One week ago, New York City elected its first Muslim mayor, my friend and fellow activist Zohran Kwame Mamdani. And, just days later, I ascended the halls of Oxford University to receive my Master’s degree in International Human Rights Law, a program I nearly couldn’t finish when my scholarship was frozen by the Trump administration.
Both of our stories reveal an enduring truth: when the systems of power are built to keep us out, our very existence becomes an act of resistance.
Zohran’s victory isn’t just symbolic; it’s seismic. A child of immigrants now holds the keys to America’s largest city — a position once unimaginable for someone who prays like us, whose name they still mispronounce, whose faith they still try to erase from public life. His win shatters the myth that American Muslims are permanent outsiders. It proves that we are not the exception; we are the foundation.
When I sat in that Oxford hall as the only Middle Eastern woman in my program, wearing the keffiyeh my mother never got to see me in, I thought of how many of us have had to build our own tables, fund our own dreams, and fight our way into rooms that once decided our oppression — and still decide the balance of power today. Finishing my degree isn’t just an academic milestone. It’s a reclamation of what was meant to be denied.
Experiencing the overlap of these two seismic moments taught me a lesson no elite institution could teach: liberation isn’t linear, and it’s never granted. It’s wrestled from the grip of power with faith, vision, and stubborn hope.

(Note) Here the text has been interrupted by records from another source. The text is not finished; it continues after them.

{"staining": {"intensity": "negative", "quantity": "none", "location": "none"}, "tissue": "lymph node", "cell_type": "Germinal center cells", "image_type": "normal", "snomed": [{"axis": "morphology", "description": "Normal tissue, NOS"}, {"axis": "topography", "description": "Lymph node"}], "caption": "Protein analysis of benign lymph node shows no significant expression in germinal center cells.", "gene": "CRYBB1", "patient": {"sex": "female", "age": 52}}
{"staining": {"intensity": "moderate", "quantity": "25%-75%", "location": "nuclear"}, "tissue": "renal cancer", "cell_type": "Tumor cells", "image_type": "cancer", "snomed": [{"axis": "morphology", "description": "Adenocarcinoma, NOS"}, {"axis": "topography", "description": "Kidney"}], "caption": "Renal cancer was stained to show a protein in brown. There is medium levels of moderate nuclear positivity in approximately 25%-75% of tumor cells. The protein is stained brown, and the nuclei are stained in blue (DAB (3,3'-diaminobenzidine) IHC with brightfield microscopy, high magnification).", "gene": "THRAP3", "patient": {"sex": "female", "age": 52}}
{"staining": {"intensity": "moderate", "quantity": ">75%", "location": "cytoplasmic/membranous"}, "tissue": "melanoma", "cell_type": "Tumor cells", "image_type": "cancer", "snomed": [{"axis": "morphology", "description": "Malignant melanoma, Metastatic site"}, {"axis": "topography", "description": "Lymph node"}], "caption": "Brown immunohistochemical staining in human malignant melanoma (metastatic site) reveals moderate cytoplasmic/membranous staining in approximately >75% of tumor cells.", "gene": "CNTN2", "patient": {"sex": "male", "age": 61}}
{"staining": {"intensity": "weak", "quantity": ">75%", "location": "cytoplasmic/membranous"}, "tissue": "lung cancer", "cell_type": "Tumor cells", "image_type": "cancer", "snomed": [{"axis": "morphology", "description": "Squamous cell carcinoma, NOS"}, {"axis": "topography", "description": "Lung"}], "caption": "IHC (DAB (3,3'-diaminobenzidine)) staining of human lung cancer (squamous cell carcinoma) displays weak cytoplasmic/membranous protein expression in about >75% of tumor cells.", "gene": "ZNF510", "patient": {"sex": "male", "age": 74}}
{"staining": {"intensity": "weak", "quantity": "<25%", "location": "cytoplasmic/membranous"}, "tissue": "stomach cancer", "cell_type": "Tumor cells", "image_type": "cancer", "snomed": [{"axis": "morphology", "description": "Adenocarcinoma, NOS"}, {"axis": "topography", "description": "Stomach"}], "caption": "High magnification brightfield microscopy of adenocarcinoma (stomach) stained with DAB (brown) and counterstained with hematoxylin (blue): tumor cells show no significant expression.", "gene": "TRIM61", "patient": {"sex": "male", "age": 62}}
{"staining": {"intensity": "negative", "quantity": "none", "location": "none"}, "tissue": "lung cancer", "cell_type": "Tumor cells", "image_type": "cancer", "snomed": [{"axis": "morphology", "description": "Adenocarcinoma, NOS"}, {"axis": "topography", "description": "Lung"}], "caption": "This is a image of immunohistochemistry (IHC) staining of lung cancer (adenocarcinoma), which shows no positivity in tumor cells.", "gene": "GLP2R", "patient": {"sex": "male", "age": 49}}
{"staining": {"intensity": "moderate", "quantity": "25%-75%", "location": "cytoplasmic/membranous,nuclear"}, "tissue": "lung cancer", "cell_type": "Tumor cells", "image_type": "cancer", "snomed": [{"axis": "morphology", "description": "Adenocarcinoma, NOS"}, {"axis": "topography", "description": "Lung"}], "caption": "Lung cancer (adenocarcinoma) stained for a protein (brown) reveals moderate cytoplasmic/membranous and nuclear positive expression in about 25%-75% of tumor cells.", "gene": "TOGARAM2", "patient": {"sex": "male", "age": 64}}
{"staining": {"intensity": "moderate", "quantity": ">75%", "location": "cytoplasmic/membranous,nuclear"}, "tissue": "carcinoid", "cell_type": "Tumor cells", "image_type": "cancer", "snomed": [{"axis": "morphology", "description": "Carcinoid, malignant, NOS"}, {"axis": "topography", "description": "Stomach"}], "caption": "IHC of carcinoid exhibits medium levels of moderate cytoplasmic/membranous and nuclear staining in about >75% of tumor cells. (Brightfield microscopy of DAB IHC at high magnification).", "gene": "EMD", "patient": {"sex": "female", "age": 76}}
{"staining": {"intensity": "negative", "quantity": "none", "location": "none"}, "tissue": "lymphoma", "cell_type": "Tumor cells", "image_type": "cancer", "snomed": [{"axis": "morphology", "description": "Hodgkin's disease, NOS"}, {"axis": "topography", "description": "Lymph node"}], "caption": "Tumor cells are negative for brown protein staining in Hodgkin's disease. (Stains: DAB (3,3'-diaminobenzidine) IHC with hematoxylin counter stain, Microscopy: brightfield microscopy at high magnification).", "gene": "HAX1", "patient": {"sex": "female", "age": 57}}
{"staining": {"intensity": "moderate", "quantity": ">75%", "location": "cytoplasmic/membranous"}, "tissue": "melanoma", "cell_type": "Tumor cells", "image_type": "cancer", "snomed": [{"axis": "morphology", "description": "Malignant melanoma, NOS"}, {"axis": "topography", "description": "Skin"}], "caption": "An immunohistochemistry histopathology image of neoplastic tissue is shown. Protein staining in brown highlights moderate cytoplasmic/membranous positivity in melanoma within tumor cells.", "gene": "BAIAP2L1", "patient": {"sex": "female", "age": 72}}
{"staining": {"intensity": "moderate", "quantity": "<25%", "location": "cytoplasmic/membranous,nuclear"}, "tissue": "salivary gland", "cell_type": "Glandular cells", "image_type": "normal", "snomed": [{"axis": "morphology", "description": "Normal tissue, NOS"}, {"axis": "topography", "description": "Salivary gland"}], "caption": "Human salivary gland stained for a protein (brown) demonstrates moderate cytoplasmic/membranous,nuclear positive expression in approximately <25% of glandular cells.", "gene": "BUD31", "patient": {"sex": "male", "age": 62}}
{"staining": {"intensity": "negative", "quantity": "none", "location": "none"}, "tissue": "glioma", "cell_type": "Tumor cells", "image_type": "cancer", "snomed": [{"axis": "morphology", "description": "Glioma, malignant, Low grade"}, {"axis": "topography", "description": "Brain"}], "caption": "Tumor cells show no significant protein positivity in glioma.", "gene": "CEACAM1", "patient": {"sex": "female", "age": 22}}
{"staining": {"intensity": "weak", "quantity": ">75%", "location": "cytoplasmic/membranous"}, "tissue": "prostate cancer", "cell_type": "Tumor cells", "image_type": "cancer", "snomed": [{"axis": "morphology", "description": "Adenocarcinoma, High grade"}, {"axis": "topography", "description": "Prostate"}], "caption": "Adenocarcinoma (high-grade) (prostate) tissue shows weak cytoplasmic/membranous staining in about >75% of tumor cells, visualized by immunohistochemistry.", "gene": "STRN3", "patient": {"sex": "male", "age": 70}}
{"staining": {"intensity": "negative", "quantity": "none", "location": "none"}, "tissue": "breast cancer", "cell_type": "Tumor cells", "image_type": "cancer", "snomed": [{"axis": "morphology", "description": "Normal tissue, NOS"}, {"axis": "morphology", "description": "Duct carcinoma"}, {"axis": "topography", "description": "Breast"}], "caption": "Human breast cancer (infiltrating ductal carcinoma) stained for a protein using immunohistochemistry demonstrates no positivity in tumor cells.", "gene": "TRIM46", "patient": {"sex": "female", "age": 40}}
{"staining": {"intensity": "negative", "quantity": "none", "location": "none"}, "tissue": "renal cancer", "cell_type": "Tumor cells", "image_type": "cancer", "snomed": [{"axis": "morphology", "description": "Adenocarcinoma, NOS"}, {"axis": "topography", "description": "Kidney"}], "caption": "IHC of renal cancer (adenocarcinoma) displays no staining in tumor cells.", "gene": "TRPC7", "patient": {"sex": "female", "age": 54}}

As we step into this new era, we must remember that this is only the starting line. If a system could freeze my scholarship to stop me from studying human rights, imagine what it will do to stop us from demanding them. And, if a Muslim can rise to lead one of the most influential cities in the world, imagine the stakes of ensuring he won’t be the last.
Our task now is to protect what we’re building — to keep showing up, keep learning, and keep pushing the limits of what’s possible for ourselves and those who come after us. We are no longer waiting for permission to lead; we are writing the new terms of belonging.
And, when we do finally win, may we never get too comfortable in the lead.